## TASKS TO CARRY OUT
[1] Rewrite the paragraph of the rant that begins "And this note to radio stations" in two or three shorter sentences, keeping its main points.
[2] From the rant, return the passage that starts at the words "Also, when I" and ends after the words "that damn video.".
[3] List every situation named in the first paragraph of the rant in which sound that plays as soon as the writer reaches a site causes a problem.

## DOCUMENT SEGMENT
⁂

First of all, I might be listening to something else coming out of my computer speakers, and this stupid audio might be drowning it out. Or I could be on the phone, or I could be in an office where the audio might bother my co-workers (or get me in trouble).   If you have something worth hearing on your entry page, tell me what it is and let me decide to play it, asshole.  It is downright rude to just play something as soon as I get to your site.  There is no excuse for it.  None.

Also, when I travel I sometimes don’t have the fastest internet connections.  In fact, in Vegas, I almost always have a slow connection (cuz I’m too cheap to pay for the upgrade).  So it really slows my whole system down while it’s trying to play that damn video.

And this note to radio stations:  When I try to listen to your station on the PC, please don’t run a video before starting the live stream. The video will take forever to play with a slow internet connection, delaying me from listening to your station.  I get that you want to play a commercial before you start the stream.  I’m fine with that, you’re entitled to do that, since I’m not paying for your programming.  But you’re a radio station, damn it.  Play your commercial as pure audio so it will take 30 seconds and not five minutes.

#3.  Intentionally bad singing in commercials.  Have you heard those “Flo” commercials for Progressive Insurance?  The ones where she sings?  It’s enough to make you vomit.

I know she is singing badly on purpose.  It’s supposed to be funny.  It’s not.  It’s funny for maybe one-tenth of one second and then it’s just 1,000 times worse than nails on a chalkboard.

⁂

## GIVEN DATA

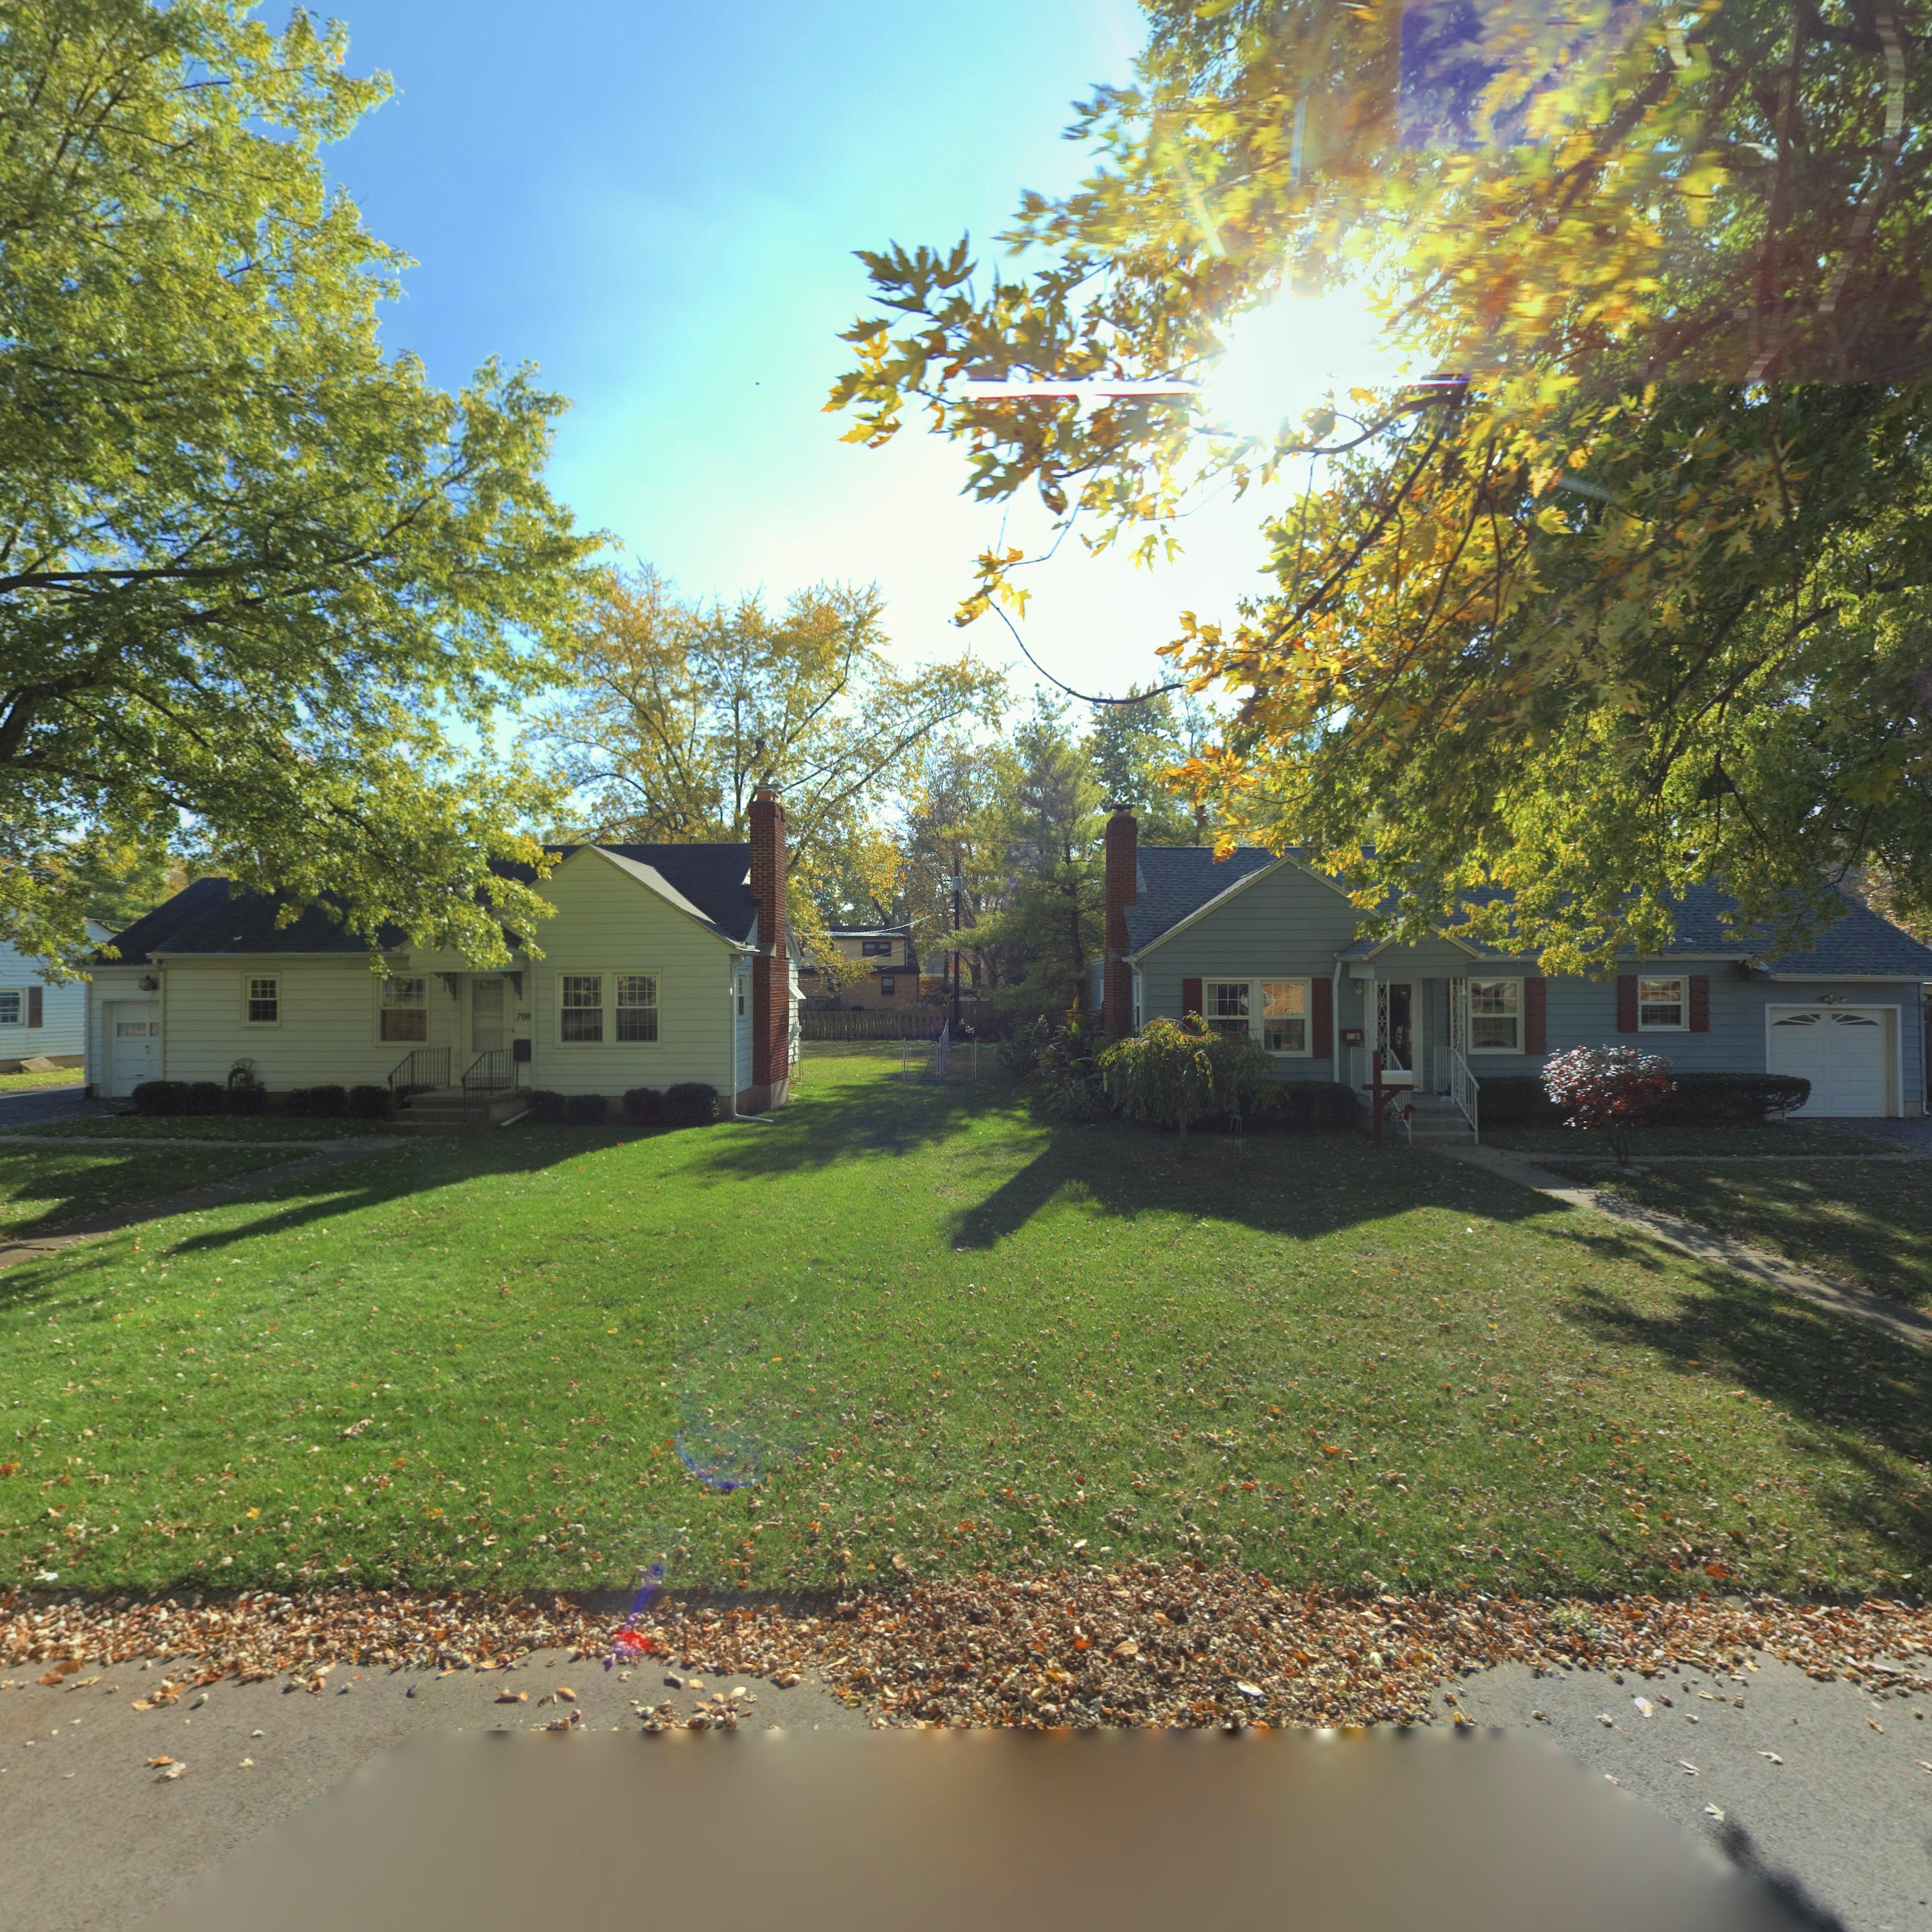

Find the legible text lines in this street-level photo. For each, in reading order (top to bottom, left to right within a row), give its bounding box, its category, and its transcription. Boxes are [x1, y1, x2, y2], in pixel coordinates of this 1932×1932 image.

[516, 1012, 531, 1021] StreetNumber: 708
[1390, 1111, 1405, 1120] StreetNumber: 704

⁂

## TASK-BY-TASK ANSWERS
[1] The writer asks radio stations not to run a video before starting the live stream on a PC, because with a slow connection the video takes forever and delays listening. The writer accepts a commercial before the stream, since the programming is free. The writer wants that commercial played as pure audio so it takes 30 seconds instead of five minutes.

[2]
Also, when I travel I sometimes don’t have the fastest internet connections.  In fact, in Vegas, I almost always have a slow connection (cuz I’m too cheap to pay for the upgrade).  So it really slows my whole system down while it’s trying to play that damn video.

[3]
- Listening to something else coming out of the computer speakers, which the audio might drown out
- Being on the phone
- Being in an office where the audio might bother co-workers or get the writer in trouble